REQUIREMENT: Copy the material verbatim from its first line up to and including the line containing "1994 | Position: 7th -> 9th".

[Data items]
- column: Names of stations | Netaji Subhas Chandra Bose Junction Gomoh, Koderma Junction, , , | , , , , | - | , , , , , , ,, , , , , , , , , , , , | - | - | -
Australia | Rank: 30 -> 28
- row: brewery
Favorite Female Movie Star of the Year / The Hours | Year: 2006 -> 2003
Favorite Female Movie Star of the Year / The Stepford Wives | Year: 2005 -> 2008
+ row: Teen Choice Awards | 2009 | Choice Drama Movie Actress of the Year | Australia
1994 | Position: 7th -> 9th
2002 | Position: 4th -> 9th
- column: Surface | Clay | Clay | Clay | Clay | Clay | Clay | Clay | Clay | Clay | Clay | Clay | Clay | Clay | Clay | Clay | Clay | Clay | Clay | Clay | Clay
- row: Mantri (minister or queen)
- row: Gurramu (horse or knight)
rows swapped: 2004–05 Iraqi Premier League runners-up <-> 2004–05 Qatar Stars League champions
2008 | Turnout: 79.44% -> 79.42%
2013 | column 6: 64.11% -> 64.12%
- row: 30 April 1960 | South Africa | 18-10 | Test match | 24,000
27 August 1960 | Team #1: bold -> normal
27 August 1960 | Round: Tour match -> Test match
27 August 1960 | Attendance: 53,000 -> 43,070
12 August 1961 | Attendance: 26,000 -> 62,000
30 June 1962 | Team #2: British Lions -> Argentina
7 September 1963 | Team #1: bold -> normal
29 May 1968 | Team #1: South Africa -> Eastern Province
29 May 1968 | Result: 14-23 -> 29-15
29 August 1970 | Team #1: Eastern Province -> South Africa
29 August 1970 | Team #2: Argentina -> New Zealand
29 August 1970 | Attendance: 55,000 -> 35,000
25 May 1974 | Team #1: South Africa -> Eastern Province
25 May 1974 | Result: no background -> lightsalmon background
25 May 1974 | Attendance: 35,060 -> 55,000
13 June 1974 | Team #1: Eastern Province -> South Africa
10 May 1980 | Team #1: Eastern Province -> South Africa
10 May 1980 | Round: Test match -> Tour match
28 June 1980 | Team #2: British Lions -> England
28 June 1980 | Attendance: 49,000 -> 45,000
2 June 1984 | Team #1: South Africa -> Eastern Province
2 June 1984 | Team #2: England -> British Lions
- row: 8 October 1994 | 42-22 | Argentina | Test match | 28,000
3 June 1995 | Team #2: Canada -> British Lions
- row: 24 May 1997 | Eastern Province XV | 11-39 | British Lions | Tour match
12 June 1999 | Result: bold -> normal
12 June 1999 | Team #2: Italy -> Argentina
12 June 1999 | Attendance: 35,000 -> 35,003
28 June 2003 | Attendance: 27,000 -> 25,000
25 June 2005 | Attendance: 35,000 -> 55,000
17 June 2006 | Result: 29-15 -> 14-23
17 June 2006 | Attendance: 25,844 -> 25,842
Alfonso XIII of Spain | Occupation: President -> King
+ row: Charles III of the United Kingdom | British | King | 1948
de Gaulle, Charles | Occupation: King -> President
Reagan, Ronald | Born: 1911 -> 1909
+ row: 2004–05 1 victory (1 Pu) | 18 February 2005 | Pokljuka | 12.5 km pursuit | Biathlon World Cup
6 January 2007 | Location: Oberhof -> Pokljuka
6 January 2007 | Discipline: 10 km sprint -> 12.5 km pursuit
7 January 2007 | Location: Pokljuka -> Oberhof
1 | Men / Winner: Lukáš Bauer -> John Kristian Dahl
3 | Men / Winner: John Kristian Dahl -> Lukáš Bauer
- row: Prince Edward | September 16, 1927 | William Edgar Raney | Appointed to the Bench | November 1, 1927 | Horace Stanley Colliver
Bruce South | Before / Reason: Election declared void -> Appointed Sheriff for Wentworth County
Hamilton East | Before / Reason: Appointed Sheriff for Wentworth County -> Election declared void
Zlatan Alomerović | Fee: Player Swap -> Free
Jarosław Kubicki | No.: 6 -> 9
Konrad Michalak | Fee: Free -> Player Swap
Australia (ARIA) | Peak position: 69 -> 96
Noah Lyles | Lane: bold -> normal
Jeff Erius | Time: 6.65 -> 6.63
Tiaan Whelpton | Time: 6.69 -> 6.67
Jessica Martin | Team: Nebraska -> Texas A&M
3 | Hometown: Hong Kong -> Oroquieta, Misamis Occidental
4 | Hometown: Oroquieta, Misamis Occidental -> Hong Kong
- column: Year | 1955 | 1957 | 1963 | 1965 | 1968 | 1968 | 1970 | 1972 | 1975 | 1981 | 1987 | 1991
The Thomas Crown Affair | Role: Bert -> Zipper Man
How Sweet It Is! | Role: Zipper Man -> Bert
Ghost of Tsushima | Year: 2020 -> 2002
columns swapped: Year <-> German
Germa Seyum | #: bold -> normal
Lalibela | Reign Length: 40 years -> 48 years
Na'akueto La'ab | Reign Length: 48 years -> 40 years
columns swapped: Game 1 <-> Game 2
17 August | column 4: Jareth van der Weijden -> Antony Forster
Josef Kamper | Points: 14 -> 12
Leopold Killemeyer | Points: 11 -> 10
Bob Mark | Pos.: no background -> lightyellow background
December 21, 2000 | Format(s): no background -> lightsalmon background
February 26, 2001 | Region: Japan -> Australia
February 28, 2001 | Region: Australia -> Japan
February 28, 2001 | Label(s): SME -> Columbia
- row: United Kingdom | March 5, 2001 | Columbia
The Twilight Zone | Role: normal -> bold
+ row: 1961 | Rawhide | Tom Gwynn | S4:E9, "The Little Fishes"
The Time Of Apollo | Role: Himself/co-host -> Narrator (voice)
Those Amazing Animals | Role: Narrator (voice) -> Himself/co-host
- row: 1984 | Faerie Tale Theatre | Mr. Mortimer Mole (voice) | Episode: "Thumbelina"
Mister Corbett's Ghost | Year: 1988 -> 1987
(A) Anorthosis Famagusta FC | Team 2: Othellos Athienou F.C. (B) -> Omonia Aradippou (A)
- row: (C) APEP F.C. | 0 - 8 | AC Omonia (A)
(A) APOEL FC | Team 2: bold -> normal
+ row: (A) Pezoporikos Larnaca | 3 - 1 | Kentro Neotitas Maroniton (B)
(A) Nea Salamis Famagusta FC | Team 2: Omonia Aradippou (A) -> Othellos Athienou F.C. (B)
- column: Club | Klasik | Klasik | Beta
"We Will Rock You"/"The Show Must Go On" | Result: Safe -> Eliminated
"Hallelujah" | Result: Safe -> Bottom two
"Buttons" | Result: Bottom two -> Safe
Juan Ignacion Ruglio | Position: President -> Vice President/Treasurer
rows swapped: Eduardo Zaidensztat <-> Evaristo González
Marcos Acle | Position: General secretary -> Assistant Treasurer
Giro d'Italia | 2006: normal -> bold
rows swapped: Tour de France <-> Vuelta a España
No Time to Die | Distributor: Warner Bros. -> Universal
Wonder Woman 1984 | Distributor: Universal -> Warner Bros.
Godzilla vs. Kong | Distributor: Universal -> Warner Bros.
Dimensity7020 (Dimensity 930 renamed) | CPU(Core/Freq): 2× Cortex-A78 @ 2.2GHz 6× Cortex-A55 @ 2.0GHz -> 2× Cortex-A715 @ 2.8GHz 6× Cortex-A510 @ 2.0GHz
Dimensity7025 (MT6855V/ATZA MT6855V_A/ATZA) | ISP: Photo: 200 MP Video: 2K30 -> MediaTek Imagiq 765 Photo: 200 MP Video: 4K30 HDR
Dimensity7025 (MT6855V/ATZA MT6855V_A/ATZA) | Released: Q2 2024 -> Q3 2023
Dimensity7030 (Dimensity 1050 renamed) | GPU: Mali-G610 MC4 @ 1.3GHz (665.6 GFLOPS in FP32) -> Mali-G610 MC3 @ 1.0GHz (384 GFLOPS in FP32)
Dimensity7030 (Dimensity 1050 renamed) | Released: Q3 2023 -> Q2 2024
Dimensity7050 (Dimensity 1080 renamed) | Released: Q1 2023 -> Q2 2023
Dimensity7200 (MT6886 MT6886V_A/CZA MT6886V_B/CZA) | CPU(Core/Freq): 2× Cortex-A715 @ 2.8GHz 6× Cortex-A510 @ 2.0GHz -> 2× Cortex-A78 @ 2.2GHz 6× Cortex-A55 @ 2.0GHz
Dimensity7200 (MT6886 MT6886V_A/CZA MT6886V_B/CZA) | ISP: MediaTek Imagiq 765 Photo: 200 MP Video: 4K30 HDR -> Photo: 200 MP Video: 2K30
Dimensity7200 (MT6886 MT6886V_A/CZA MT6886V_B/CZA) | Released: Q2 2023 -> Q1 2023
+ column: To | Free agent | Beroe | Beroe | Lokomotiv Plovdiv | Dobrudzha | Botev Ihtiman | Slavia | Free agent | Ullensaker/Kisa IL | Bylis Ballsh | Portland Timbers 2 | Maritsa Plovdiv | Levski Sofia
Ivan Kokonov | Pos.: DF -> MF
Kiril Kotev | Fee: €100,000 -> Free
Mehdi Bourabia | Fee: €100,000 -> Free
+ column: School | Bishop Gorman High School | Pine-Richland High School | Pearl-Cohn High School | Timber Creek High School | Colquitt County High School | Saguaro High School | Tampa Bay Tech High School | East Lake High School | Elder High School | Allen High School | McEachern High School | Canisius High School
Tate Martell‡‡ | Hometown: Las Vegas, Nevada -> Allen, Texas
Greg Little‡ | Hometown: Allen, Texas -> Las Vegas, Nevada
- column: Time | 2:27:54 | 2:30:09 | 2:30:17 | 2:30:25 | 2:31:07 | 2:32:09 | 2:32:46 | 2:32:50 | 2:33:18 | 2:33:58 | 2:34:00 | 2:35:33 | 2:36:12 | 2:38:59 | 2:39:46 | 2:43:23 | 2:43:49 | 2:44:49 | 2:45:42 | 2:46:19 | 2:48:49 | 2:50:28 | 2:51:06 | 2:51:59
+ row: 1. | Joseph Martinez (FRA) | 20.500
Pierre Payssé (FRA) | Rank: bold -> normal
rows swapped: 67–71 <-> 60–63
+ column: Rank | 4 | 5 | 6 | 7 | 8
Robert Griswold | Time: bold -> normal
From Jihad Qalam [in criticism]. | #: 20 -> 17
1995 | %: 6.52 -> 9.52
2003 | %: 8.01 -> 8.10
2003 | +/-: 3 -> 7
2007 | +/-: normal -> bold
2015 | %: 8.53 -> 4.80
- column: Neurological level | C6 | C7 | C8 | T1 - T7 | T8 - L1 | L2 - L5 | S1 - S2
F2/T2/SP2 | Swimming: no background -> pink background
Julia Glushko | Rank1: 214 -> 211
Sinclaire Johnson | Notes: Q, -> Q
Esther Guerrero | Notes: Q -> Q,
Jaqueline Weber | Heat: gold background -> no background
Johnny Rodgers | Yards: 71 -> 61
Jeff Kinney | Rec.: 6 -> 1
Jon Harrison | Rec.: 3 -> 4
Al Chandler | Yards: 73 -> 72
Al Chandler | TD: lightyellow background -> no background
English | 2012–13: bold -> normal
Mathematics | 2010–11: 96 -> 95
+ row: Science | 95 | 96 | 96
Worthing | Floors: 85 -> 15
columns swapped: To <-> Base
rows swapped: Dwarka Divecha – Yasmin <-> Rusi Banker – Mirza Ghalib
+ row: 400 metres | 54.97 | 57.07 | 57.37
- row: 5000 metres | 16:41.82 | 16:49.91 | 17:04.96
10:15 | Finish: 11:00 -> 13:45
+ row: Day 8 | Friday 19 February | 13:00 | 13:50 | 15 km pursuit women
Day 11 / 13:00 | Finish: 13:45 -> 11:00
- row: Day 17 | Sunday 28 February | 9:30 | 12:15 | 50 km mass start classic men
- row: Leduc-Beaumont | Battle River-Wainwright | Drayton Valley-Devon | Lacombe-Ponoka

TASK RESULT:
- column: Names of stations | Netaji Subhas Chandra Bose Junction Gomoh, Koderma Junction, , , | , , , , | - | , , , , , , ,, , , , , , , , , , , , | - | - | -
Australia | Rank: 30 -> 28
- row: brewery
Favorite Female Movie Star of the Year / The Hours | Year: 2006 -> 2003
Favorite Female Movie Star of the Year / The Stepford Wives | Year: 2005 -> 2008
+ row: Teen Choice Awards | 2009 | Choice Drama Movie Actress of the Year | Australia
1994 | Position: 7th -> 9th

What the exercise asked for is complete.